_Dataset excerpts_:
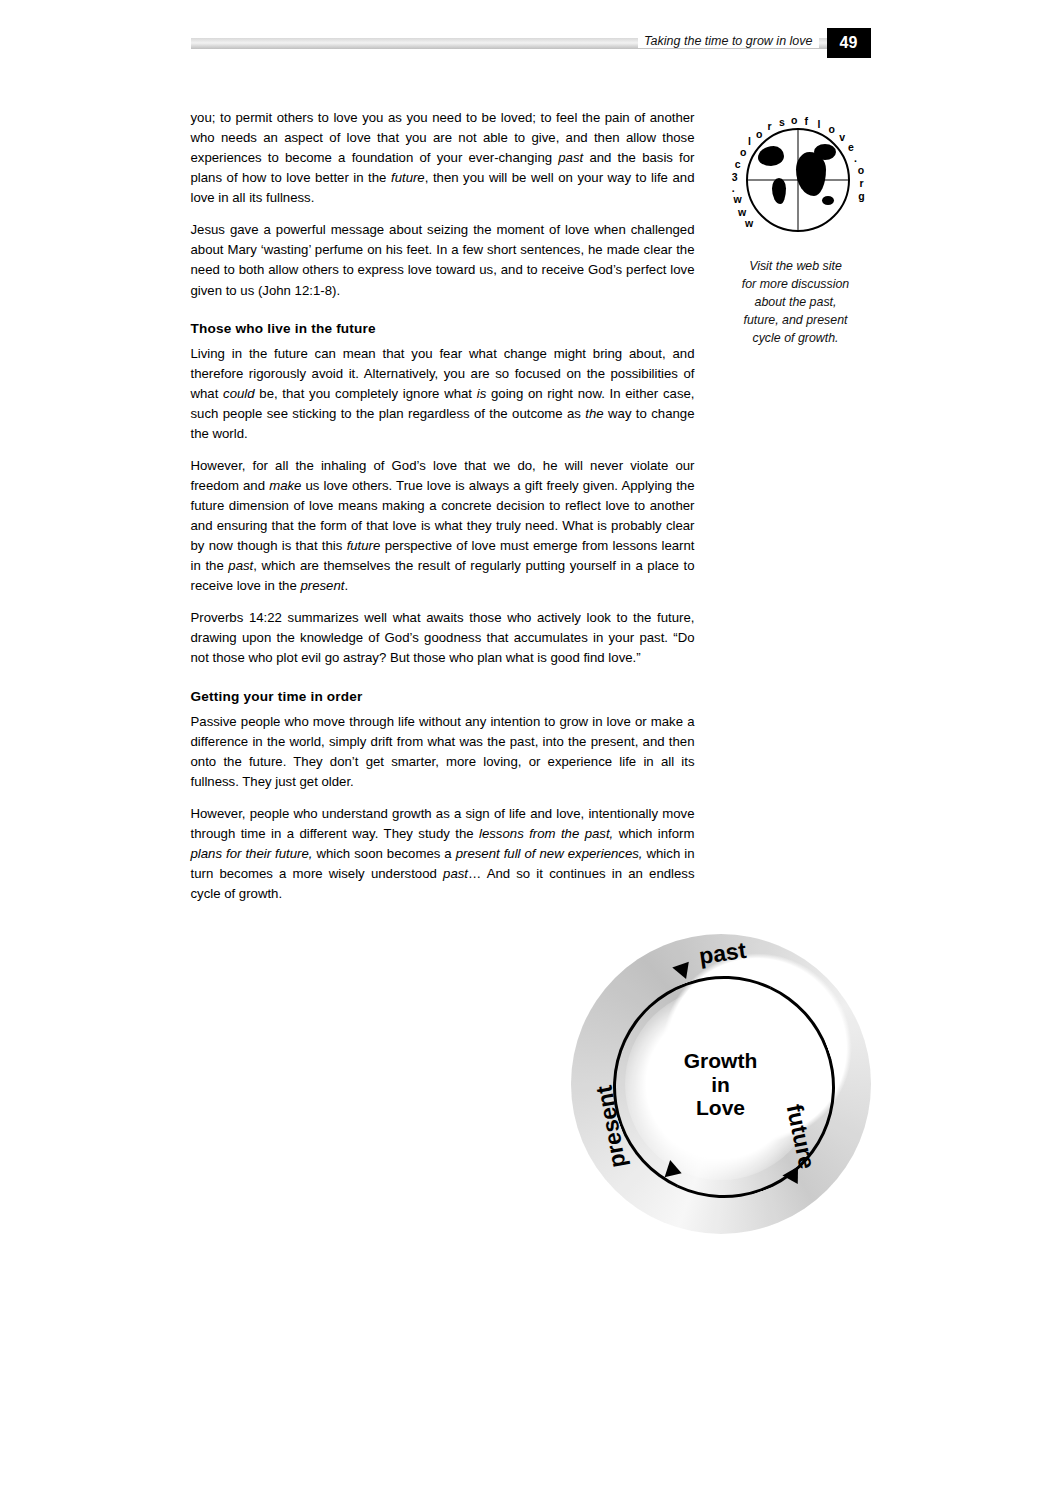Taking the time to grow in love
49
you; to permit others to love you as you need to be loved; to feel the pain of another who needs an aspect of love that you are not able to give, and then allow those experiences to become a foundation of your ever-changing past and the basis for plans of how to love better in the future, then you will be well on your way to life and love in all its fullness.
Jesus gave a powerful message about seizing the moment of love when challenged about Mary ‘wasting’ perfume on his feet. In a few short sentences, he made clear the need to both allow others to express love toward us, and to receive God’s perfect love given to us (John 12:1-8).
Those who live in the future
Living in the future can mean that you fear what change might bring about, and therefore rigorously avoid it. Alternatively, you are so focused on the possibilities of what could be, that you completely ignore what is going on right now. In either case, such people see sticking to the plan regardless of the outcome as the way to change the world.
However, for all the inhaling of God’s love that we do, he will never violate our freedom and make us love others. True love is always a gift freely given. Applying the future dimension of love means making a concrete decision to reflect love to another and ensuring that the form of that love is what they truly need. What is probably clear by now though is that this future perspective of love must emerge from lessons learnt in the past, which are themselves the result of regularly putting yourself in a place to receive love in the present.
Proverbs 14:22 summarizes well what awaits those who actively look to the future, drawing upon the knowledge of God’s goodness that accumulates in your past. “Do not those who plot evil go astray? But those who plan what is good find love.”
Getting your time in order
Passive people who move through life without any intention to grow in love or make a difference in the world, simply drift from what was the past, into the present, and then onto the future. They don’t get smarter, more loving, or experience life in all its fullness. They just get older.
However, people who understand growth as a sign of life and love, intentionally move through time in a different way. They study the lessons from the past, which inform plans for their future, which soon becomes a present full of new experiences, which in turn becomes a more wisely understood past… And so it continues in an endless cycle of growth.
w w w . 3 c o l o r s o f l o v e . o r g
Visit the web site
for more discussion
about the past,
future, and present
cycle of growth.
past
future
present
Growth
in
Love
==
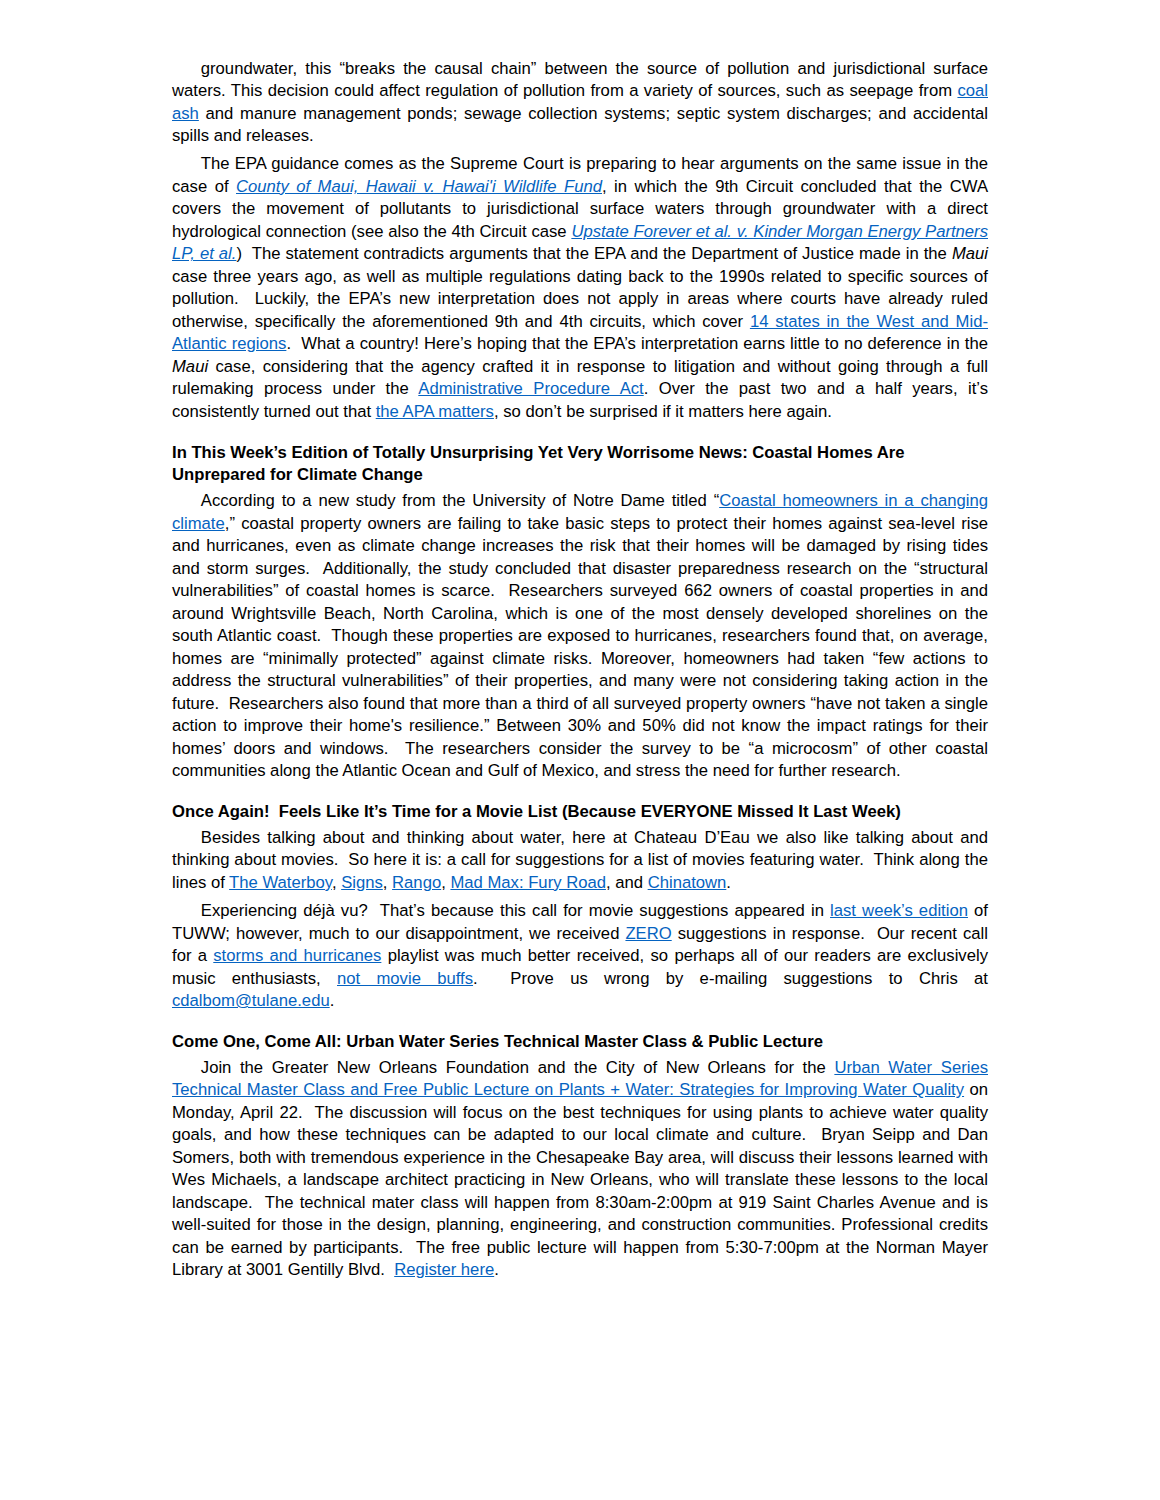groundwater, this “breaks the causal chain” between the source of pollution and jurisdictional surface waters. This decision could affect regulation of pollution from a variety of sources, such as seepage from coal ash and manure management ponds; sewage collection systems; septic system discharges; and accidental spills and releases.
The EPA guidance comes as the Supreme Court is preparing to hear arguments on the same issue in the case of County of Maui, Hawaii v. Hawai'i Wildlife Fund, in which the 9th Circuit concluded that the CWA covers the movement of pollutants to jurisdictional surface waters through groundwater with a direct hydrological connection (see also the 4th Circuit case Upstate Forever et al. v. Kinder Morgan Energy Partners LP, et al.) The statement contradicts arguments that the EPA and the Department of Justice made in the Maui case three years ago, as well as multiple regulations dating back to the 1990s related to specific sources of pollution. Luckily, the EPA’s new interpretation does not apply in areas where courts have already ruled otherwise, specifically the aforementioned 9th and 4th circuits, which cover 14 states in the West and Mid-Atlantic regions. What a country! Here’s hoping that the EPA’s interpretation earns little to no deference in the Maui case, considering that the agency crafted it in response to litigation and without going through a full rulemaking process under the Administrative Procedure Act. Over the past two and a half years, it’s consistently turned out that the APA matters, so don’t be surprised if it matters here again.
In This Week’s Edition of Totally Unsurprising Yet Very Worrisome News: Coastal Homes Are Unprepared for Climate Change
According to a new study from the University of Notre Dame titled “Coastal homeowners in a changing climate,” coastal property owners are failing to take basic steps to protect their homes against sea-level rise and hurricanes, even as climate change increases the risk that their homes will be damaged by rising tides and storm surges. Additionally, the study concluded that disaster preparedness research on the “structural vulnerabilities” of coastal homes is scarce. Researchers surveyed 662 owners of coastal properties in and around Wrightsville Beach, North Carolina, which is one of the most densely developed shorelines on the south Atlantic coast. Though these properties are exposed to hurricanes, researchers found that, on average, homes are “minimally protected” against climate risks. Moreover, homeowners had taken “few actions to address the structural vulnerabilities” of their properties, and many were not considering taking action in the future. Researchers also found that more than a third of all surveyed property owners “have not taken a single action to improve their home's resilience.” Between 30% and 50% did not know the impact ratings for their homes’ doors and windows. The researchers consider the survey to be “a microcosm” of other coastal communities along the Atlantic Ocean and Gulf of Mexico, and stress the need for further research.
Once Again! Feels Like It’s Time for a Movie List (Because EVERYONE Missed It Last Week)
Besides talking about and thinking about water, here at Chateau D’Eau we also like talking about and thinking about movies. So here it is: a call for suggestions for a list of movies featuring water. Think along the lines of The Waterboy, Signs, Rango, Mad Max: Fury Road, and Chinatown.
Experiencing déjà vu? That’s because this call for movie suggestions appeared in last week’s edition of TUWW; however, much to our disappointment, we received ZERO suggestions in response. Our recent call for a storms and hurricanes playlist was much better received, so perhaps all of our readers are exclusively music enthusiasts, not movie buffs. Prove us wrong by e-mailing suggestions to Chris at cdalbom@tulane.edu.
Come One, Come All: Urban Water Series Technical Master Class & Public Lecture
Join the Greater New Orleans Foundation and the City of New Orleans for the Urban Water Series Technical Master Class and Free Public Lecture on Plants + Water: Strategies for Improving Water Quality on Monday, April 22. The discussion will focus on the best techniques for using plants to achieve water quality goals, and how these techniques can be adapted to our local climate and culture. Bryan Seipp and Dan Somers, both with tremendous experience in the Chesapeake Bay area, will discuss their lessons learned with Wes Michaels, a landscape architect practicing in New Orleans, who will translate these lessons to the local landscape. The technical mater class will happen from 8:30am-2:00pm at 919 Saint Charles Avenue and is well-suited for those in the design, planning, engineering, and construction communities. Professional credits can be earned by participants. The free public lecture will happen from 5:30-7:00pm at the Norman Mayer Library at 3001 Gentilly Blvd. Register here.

_Required action_: Line count for the word "cycle": tally the lines in the records that include it and give only the result.

_Answer to this exercise_: 2